Whatsapp vs Signal — The Messenger Monetization Problem

Kaushal Bhavsar
2 min readJan 14, 2021

I remember using Whatsapp in 2011. There was a small “fee” associated with it — $1 or INR 55 per year after the first year of free usage. Every year I would be scared and confused because they would message me that I need not pay for this year as my fees are “waived”.

Eventually, when Facebook acquired it, I was sure that I wouldn’t need to pay for it any time in the future. Mr. Zuckerberg’s idea of monetization is very simple — he trades our information for cash, from which he is able to generate revenue and provide better services. Now, mind well — in no way is this a noble cause — but for all the good work he has done in connecting the world together, he deserves to be credited for turning social communications into money-making opportunities. Previously this was only available to spammers on Blogger (or blogspot.com).

That being said, I doubt if Whatsapp would have survived without the acquisition. The company may have boasted of transmitting the largest amount of messages in a single day but with their bleak pricing strategy, I doubt if they would have any self-reliance on the financial part. The founders of Whatsapp were geeks who wanted to change the world. Most geeks are like that — they will go for change but not for sustenance.

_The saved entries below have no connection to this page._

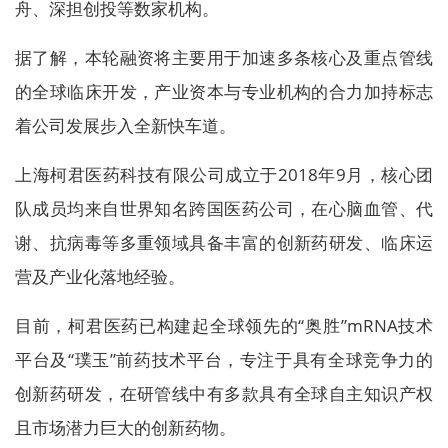
舟、深担创投等数家机构。
据了解，本轮融资将主要用于加速多条核心及重点管线
的全球临床开发，产业资本与专业机构的合力加持标志
着公司发展步入全新快车道。
上海柯君医药科技有限公司成立于2018年9月，核心团
队成员均来自世界知名跨国医药公司，在心脑血管、代
谢、抗病毒等多重领域具备丰富的创新药研发、临床运
营及产业化落地经验。
目前，柯君医药已构建起全球领先的“奥胜”mRNA技术
平台及“璞玉”前药技术平台，专注于具有全球竞争力的
创新药研发，在研管线中有多款具有全球自主知识产权
且市场潜力巨大的创新药物。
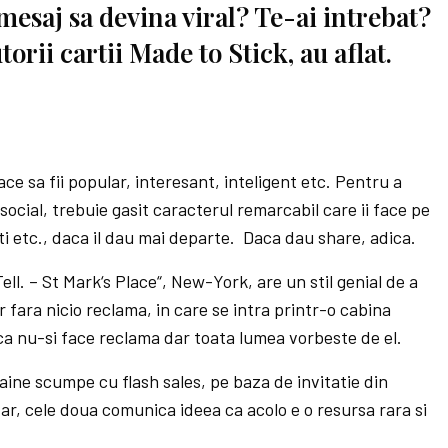
esaj sa devina viral? Te-ai intrebat?
orii cartii Made to Stick, au aflat.
face sa fii popular, interesant, inteligent etc. Pentru a
social, trebuie gasit caracterul remarcabil care ii face pe
ti etc., daca il dau mai departe. Daca dau share, adica.
ll. – St Mark‘s Place“, New-York, are un stil genial de a
fara nicio reclama, in care se intra printr-o cabina
ca nu-si face reclama dar toata lumea vorbeste de el.
aine scumpe cu flash sales, pe baza de invitatie din
r, cele doua comunica ideea ca acolo e o resursa rara si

Had they figured out a good monetization strategy, Whatsapp would have been an independent organization — the one that Signal is touted to be. I have used Signal and my friends have started joining it. But I don’t know how long this app will last. I have to use it with the same amount of insecurity as I used Whatsapp back in the early days. That’s until another Facebook buys Signal and spends billions on sustaining it to figure out a monetizing policy.

And then, another Signal will pop up.